ASSIGNMENT:
List each line in the listing below that contains the string "series", matching case exactly.

DATA TO USE:
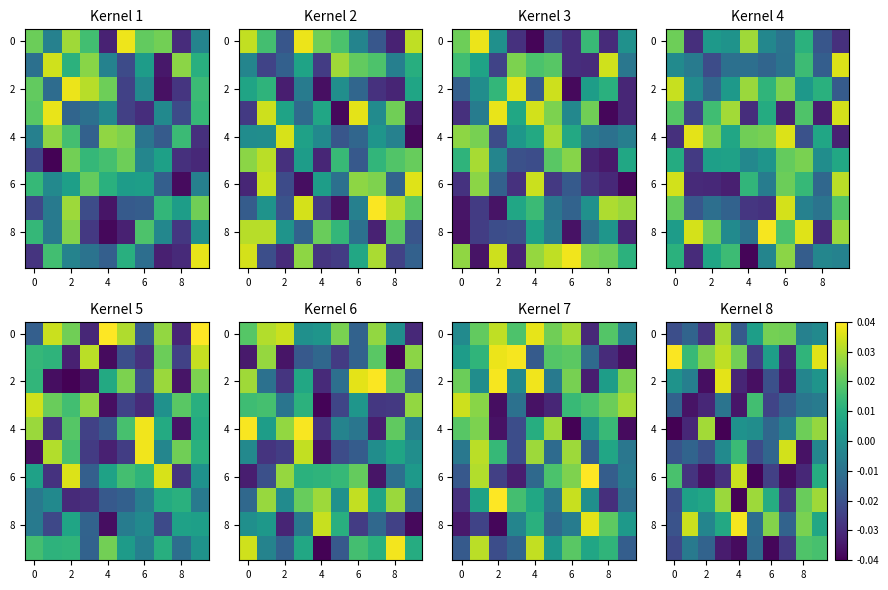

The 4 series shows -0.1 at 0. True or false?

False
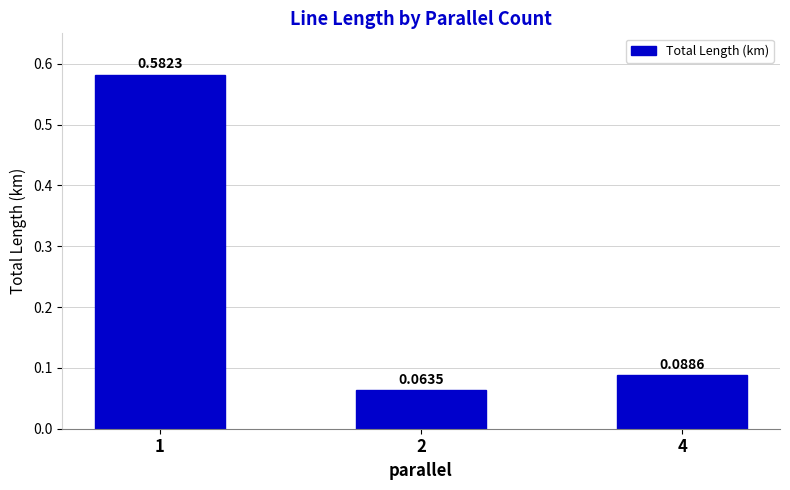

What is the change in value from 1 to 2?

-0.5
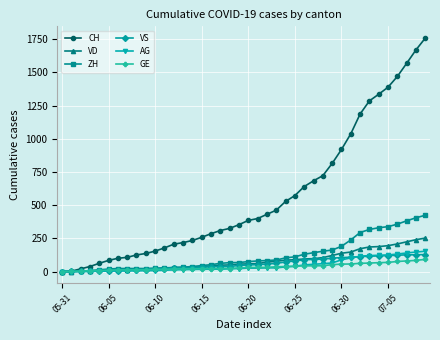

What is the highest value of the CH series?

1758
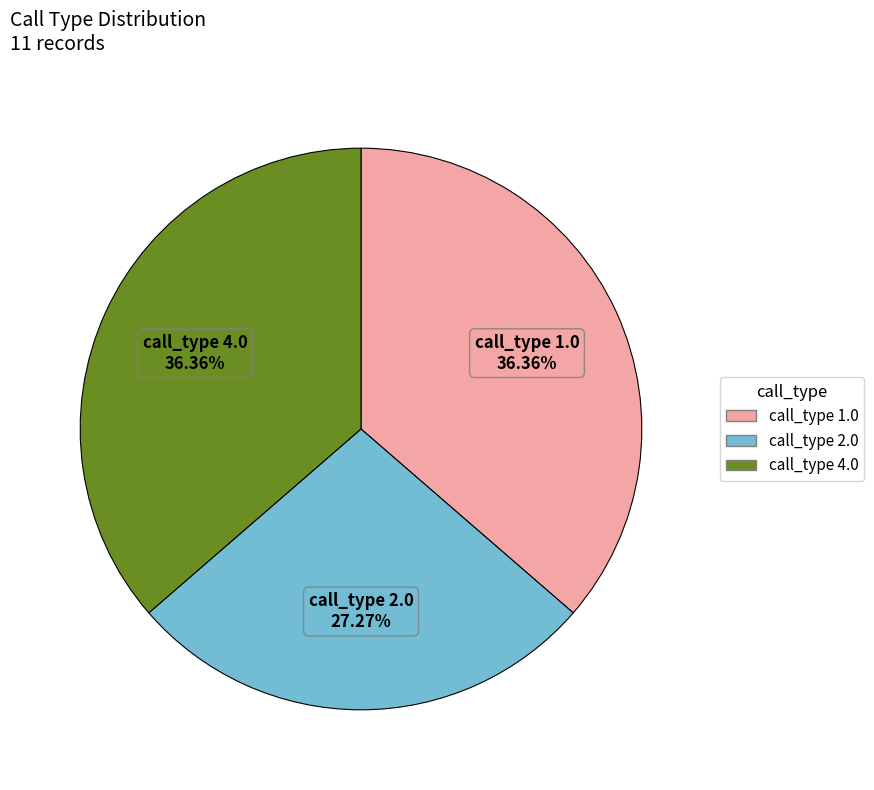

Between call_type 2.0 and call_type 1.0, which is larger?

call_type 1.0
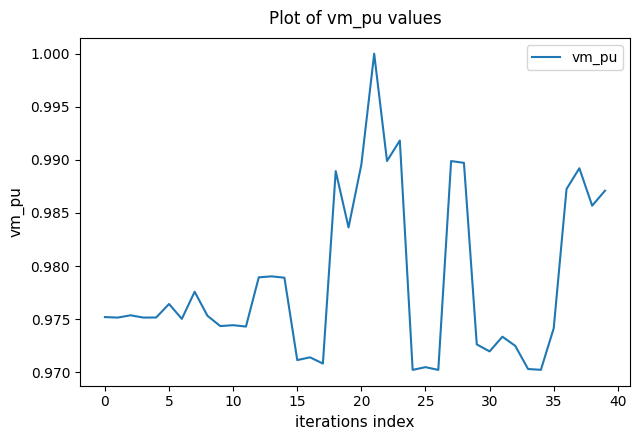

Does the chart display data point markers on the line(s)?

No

OUTPUT OF THE EXERCISE:
The 4 series shows -0.1 at 0. True or false?
What is the highest value of the CH series?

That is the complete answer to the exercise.